Texto do documento.
Thais – Essa análise também é casuística, pois cada contribuinte pode ter uma alíquota efetiva diferente conforme os créditos de IBS/CBS. A gestão adequada desses créditos é a principal ferramenta para evitar o encarecimento, somada aos descontos previstos na LC 214/25. O ponto de atenção é a locação, que deve gerar poucos créditos e pode sofrer aumento nominal de alíquotas.
Contab – Que tipo de impacto ela pode trazer para pequenas construtoras?
Thais – A reforma reduz a complexidade do sistema, mas aumentará os controles fiscais e gerenciais exigidos das pequenas construtoras. Elas precisarão se adaptar para monitorar fornecedores e garantir o aproveitamento dos créditos. Isso demandará um compliance tributário mais estruturado.
Contab – E para investidores do setor imobiliário?
Thais – Para investidores, há mudanças importantes, como a derrubada do veto ao dispositivo que exclui fundos de investimento da condição de contribuintes do IBS/CBS. Estruturas de FII e Fiagro podem se tornar mais atrativas, embora o cenário ainda dependa da aprovação do PLP 108, que restabelece condições específicas para esses fundos.
Contab – A reforma afeta a relação entre construtoras e fornecedores?
Thais – Afeta bastante. As construtoras dependerão do adimplemento do IBS/CBS pelos fornecedores e da emissão correta de documentos fiscais para garantir o direito ao crédito tributário.
Contab – Quais áreas do setor devem se beneficiar primeiro?
Thais – Vejo benefícios iniciais para FII e Fiagro, além de oportunidades para incorporadoras em razão do creditamento amplo.

Itens.

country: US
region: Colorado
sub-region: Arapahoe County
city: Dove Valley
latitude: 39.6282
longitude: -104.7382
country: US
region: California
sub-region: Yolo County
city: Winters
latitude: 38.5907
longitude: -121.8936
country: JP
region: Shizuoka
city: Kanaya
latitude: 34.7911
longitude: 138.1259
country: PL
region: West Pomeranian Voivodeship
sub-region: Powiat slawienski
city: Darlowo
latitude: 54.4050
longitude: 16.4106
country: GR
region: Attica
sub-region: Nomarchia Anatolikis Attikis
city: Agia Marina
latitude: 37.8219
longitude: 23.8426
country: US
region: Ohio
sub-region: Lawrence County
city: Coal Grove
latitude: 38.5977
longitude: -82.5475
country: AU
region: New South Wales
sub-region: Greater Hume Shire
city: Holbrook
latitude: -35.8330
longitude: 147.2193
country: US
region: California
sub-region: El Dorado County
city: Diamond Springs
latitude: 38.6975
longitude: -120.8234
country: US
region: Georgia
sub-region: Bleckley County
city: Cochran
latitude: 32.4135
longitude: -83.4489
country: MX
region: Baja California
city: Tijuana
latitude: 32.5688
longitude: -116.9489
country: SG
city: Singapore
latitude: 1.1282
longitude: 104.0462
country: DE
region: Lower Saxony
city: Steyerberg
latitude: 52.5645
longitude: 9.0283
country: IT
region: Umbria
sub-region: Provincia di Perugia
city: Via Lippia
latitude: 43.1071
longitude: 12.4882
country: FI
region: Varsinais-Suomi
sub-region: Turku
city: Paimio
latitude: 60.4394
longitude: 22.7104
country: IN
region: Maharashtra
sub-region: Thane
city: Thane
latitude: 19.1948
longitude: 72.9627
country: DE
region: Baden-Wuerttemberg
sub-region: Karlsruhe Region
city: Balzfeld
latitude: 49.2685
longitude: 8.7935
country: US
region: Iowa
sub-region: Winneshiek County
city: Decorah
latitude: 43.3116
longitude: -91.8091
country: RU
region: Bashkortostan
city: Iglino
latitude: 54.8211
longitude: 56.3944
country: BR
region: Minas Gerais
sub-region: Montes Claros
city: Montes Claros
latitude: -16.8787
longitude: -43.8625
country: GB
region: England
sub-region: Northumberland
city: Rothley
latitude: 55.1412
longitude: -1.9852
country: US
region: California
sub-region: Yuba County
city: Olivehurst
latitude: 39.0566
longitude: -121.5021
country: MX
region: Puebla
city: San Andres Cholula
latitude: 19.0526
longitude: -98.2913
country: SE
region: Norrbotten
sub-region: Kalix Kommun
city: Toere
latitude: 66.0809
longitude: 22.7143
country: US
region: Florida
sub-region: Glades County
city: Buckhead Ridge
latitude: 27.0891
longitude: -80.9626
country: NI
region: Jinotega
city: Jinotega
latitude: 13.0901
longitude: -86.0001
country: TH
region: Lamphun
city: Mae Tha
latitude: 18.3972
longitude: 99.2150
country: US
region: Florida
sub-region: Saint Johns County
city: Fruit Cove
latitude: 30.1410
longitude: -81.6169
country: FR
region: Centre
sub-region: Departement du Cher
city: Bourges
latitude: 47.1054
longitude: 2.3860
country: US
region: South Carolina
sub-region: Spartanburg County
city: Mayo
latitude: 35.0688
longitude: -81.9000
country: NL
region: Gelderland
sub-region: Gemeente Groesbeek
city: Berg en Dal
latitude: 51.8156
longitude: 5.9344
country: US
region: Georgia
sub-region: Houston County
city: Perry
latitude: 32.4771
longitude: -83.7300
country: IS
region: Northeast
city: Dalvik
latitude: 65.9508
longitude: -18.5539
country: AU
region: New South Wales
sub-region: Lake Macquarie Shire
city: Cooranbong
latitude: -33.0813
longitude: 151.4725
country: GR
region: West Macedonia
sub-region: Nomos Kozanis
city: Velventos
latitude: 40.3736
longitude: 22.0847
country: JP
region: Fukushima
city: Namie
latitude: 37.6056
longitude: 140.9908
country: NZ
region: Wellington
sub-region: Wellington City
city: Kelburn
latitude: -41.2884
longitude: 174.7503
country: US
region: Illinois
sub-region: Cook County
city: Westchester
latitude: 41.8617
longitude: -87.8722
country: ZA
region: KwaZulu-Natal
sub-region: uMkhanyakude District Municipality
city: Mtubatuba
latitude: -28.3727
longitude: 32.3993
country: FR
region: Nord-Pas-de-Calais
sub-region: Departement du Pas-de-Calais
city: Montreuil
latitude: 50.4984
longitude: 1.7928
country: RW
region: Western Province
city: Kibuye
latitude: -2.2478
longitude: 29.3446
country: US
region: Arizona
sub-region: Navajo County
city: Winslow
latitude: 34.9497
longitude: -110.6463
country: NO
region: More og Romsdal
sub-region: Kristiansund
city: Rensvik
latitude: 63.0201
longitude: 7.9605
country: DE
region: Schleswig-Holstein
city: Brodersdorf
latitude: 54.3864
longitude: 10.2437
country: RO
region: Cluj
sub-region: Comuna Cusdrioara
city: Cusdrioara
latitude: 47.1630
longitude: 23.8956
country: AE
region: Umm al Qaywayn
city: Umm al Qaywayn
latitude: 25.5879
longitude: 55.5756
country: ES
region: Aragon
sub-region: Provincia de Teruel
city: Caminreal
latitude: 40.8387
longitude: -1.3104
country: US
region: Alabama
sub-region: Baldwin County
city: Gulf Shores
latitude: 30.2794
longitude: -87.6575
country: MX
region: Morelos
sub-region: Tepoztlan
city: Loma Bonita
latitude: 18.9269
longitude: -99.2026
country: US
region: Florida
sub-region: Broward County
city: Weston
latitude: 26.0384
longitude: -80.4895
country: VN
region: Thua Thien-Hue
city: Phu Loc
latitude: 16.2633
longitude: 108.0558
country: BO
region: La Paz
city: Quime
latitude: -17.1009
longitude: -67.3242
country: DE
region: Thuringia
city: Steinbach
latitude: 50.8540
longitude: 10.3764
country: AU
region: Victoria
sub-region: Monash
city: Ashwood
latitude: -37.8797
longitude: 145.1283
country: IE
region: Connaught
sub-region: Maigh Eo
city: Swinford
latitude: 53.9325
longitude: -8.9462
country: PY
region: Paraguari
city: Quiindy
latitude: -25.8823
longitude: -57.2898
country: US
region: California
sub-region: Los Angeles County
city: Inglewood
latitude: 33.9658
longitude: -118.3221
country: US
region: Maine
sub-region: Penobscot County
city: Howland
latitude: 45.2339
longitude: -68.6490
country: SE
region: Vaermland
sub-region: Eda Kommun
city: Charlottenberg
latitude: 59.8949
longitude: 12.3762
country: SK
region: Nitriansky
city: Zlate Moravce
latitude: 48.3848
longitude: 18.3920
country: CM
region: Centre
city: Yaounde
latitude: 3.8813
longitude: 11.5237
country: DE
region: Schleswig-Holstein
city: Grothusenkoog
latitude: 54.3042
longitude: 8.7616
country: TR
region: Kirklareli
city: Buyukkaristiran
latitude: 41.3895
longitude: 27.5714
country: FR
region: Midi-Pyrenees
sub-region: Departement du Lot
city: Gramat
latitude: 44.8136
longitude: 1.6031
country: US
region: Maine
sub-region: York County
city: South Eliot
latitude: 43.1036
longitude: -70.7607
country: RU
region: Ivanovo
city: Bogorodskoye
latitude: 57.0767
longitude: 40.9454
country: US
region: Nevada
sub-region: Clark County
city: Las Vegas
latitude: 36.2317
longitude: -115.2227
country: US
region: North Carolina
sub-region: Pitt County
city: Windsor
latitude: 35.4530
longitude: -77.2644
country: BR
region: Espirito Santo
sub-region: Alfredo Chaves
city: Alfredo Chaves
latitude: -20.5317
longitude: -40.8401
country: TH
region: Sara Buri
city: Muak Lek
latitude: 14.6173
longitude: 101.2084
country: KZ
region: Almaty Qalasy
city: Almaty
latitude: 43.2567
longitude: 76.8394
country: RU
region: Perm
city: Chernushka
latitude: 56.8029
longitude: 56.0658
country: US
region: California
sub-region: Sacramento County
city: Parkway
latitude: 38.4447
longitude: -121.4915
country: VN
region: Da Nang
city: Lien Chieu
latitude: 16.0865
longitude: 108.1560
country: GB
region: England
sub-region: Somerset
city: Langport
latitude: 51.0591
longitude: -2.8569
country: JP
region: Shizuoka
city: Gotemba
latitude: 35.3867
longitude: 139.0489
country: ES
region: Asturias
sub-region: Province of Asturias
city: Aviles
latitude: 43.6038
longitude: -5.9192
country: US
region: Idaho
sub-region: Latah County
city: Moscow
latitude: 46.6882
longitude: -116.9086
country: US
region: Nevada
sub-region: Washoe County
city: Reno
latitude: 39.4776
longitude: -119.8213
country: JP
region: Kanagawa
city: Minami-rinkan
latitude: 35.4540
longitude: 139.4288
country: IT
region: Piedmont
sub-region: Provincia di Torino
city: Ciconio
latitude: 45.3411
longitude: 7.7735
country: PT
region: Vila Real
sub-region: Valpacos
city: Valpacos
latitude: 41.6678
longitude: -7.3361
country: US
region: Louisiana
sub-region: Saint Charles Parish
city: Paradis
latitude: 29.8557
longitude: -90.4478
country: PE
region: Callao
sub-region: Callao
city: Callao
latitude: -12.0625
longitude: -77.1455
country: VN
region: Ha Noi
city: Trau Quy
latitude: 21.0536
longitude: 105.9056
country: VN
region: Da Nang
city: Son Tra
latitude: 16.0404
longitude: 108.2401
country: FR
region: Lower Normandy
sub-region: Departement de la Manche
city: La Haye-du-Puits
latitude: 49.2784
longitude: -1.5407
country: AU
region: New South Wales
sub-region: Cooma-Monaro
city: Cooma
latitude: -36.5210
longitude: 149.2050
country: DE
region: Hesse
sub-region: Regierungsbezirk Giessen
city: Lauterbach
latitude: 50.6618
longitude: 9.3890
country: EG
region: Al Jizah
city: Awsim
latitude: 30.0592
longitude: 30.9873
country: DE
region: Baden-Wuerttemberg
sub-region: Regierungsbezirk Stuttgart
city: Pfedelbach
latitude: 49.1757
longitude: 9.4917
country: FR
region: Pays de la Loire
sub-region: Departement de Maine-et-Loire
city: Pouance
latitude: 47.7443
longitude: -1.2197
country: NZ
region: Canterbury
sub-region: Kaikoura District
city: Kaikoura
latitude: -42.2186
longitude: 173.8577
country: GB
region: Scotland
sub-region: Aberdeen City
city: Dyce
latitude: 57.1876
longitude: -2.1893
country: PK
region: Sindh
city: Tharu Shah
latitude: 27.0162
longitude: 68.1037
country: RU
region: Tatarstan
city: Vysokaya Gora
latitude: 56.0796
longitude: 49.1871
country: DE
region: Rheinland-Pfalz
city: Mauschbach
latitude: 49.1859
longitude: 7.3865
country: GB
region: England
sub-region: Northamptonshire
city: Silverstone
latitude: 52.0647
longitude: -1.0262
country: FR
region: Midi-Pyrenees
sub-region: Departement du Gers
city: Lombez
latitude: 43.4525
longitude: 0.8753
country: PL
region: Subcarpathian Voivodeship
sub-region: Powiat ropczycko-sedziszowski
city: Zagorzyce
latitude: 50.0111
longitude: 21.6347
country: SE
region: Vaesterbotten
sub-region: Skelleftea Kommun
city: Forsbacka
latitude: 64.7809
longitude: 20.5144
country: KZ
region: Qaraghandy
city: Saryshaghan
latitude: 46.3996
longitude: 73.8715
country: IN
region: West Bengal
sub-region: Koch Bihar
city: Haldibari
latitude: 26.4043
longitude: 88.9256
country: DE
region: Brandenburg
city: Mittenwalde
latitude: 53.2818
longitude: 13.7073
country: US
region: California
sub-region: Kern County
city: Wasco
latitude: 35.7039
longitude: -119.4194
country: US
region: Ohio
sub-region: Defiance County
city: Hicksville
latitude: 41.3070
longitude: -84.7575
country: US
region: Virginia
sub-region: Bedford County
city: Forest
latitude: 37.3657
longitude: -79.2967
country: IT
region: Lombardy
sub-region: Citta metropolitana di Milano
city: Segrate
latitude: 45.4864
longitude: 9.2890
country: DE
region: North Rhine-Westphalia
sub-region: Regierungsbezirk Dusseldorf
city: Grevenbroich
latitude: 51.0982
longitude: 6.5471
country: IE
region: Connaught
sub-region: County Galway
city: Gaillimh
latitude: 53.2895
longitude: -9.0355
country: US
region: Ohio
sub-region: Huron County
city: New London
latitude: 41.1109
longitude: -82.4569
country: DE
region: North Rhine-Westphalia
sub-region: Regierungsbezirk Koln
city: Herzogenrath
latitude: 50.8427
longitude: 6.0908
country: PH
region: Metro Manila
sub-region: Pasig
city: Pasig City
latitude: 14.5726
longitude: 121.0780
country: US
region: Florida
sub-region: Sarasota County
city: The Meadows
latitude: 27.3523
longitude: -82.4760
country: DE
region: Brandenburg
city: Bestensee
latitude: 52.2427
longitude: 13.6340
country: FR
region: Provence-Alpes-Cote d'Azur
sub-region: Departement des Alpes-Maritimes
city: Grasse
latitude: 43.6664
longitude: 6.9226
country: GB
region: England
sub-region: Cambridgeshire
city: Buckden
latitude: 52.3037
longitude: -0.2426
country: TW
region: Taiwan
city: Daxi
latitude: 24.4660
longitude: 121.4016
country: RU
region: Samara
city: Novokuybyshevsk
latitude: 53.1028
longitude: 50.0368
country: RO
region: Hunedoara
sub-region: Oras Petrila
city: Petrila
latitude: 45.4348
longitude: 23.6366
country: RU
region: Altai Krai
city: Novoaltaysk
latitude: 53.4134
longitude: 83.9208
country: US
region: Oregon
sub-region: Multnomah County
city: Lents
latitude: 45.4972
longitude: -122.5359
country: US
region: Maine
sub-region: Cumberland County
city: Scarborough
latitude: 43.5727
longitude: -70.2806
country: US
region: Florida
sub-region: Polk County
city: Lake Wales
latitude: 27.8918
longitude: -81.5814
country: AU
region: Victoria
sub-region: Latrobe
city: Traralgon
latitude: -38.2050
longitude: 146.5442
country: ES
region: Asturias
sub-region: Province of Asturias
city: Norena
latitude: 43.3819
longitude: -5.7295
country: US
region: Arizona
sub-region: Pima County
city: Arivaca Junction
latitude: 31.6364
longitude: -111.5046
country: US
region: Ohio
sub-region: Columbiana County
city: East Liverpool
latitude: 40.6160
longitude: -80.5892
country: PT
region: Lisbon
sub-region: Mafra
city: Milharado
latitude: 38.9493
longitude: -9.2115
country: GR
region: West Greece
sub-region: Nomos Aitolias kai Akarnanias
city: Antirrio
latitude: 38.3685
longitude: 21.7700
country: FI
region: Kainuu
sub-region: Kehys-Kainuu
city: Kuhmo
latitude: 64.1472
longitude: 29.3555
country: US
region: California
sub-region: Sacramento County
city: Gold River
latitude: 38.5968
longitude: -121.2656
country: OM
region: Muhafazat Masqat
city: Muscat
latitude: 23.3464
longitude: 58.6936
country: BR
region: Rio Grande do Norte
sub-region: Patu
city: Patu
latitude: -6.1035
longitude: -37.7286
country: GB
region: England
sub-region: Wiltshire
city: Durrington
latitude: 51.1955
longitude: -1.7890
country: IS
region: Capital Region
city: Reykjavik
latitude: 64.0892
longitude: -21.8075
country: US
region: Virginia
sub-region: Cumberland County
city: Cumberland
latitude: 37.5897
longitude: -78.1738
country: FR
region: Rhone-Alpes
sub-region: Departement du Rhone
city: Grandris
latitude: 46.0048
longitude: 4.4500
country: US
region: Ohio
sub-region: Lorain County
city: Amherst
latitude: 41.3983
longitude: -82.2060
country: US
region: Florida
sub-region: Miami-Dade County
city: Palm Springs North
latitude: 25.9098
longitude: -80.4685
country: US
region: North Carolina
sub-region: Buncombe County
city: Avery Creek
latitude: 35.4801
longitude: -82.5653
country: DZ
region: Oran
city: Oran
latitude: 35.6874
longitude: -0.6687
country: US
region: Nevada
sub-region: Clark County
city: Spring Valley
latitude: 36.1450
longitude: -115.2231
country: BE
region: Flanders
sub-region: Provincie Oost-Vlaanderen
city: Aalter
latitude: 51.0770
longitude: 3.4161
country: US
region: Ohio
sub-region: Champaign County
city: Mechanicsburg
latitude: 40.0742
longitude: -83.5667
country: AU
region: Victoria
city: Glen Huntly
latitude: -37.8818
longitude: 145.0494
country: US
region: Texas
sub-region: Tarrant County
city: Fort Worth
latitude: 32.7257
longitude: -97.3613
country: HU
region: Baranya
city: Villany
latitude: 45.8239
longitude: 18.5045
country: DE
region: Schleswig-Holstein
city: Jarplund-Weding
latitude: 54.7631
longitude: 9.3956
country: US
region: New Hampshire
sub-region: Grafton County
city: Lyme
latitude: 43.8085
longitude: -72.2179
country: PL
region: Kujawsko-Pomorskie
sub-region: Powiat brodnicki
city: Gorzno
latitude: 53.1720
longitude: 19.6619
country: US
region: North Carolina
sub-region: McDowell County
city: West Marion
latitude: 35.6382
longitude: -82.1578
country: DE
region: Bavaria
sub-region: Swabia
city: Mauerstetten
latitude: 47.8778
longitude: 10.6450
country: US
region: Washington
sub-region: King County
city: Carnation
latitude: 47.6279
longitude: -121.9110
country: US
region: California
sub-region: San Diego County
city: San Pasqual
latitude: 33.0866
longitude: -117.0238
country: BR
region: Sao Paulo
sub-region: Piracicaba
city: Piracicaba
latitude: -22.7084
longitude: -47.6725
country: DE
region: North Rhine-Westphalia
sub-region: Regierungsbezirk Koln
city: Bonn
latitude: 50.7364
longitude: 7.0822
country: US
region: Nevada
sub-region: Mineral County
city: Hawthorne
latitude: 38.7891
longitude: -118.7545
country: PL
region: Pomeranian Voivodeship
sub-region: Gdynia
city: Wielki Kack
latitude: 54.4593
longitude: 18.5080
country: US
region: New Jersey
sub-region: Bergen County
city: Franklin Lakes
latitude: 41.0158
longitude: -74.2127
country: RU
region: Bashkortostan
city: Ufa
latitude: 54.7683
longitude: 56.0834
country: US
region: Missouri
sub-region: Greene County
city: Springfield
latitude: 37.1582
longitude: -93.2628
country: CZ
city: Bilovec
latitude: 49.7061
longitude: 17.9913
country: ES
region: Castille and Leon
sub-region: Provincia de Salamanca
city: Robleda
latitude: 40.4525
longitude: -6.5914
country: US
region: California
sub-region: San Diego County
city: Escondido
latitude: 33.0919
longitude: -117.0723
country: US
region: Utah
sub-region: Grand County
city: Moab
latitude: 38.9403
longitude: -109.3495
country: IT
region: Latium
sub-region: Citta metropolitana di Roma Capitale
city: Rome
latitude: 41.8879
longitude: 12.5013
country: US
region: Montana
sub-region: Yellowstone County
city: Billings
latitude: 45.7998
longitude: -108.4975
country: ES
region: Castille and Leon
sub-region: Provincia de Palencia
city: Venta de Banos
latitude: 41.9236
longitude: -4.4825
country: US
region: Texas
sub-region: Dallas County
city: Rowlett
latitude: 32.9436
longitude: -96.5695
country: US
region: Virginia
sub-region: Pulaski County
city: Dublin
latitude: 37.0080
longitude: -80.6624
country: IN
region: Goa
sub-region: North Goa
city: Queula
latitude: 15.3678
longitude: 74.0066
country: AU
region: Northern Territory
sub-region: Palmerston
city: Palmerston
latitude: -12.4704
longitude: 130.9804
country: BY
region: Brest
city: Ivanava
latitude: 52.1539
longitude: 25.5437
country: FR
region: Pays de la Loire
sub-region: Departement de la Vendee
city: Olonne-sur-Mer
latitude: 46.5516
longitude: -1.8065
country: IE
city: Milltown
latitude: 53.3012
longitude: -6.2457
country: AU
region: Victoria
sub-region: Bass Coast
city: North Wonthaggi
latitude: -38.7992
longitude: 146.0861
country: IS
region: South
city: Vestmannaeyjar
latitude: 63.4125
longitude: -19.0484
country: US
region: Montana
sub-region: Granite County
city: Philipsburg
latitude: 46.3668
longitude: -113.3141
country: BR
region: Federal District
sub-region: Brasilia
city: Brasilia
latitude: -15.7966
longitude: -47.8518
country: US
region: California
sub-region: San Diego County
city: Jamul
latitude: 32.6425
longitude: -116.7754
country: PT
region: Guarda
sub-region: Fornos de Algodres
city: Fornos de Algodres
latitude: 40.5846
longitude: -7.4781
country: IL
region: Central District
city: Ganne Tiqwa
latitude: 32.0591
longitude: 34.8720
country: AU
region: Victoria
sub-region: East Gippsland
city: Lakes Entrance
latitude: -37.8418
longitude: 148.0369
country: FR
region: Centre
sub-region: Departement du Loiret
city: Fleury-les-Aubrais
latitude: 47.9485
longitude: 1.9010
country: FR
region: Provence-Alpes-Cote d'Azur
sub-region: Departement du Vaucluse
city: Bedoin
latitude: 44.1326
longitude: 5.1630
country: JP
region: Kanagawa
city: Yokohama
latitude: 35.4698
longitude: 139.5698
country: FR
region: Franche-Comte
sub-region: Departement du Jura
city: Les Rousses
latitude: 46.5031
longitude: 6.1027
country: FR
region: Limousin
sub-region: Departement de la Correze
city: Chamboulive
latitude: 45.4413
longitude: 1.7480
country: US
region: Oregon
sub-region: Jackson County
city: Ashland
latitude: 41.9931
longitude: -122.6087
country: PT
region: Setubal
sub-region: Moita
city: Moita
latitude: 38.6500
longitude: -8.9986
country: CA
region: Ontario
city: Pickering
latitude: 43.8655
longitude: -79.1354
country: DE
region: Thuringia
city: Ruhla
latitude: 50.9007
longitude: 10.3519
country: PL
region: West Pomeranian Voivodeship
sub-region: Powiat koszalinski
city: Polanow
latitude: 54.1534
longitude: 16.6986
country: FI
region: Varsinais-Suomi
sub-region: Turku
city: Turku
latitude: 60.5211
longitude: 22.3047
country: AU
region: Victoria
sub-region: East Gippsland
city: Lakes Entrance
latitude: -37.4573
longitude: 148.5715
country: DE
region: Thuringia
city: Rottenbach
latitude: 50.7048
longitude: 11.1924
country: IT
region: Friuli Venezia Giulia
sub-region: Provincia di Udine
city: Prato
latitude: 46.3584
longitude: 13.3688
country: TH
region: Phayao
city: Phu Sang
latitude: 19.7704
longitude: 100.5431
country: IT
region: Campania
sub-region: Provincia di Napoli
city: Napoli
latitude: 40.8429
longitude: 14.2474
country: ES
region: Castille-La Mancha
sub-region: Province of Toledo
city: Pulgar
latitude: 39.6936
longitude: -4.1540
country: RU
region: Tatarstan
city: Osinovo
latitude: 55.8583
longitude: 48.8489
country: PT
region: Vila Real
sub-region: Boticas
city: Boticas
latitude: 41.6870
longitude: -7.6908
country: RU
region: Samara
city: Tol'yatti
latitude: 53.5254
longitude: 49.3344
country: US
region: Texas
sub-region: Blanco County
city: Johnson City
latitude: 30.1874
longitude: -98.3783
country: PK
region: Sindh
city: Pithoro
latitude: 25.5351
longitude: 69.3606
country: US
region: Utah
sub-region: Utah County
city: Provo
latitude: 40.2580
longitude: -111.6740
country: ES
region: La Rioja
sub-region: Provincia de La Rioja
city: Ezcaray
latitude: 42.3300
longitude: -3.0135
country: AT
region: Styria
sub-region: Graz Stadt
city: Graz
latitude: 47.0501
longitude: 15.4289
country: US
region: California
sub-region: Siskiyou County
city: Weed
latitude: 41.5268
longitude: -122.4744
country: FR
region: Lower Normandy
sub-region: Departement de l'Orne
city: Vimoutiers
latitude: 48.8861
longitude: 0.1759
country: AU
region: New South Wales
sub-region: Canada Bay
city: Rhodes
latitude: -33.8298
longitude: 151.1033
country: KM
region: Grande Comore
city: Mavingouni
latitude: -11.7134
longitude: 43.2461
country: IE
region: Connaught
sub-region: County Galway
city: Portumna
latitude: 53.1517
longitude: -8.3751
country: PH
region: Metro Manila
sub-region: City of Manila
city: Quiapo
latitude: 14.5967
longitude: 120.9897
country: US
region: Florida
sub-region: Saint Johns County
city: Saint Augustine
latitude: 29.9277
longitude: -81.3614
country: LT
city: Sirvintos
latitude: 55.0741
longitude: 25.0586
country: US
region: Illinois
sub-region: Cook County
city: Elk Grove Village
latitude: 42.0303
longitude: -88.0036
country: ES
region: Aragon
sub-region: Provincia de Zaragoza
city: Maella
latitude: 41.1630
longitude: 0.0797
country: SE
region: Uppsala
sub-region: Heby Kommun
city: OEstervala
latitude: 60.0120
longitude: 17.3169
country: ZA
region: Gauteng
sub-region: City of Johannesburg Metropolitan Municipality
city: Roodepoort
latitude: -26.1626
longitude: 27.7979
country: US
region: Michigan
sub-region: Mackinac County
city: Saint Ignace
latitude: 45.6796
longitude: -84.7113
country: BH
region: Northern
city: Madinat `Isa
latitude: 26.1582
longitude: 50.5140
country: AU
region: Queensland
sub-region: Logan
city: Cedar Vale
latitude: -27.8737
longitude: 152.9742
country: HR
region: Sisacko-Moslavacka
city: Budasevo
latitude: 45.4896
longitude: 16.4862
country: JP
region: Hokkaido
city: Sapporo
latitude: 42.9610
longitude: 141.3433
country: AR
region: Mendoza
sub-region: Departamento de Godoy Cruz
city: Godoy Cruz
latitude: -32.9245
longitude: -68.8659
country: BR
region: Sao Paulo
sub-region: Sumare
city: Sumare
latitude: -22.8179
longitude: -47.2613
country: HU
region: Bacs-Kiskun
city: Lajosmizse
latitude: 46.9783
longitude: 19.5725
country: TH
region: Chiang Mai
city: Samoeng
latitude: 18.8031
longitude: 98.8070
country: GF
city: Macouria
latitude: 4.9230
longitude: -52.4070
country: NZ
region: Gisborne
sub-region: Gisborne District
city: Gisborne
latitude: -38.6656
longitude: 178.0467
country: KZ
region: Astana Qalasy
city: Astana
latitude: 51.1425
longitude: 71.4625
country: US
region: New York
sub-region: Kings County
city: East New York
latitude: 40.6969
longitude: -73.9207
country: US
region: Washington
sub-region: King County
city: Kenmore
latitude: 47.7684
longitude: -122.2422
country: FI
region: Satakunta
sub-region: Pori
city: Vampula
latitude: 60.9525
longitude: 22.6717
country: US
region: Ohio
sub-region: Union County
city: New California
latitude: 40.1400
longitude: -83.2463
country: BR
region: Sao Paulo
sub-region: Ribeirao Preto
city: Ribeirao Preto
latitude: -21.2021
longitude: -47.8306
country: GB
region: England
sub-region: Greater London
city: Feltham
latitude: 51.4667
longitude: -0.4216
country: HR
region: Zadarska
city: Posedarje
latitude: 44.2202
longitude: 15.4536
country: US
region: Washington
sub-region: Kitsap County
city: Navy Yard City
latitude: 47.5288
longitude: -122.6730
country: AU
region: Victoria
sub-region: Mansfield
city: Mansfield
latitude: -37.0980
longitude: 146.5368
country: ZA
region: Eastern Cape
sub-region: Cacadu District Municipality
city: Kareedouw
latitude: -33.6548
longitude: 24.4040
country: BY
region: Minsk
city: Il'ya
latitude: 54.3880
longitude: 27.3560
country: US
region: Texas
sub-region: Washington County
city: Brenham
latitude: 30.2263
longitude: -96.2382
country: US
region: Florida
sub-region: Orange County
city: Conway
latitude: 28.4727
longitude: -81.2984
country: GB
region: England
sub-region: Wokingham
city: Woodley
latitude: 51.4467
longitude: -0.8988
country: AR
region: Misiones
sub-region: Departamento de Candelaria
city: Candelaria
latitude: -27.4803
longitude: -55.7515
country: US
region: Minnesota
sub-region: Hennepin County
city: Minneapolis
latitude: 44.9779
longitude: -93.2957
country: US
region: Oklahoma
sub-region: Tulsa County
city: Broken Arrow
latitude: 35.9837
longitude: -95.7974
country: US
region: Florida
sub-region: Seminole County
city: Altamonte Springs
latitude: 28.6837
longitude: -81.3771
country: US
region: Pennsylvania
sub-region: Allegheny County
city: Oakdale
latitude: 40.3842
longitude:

Instruções da tarefa.
Na entrevista sobre a reforma tributária, de que as construtoras vão depender para garantir o direito ao crédito tributário?

Tarefa concluída.
Do adimplemento do IBS/CBS pelos fornecedores e da emissão correta de documentos fiscais.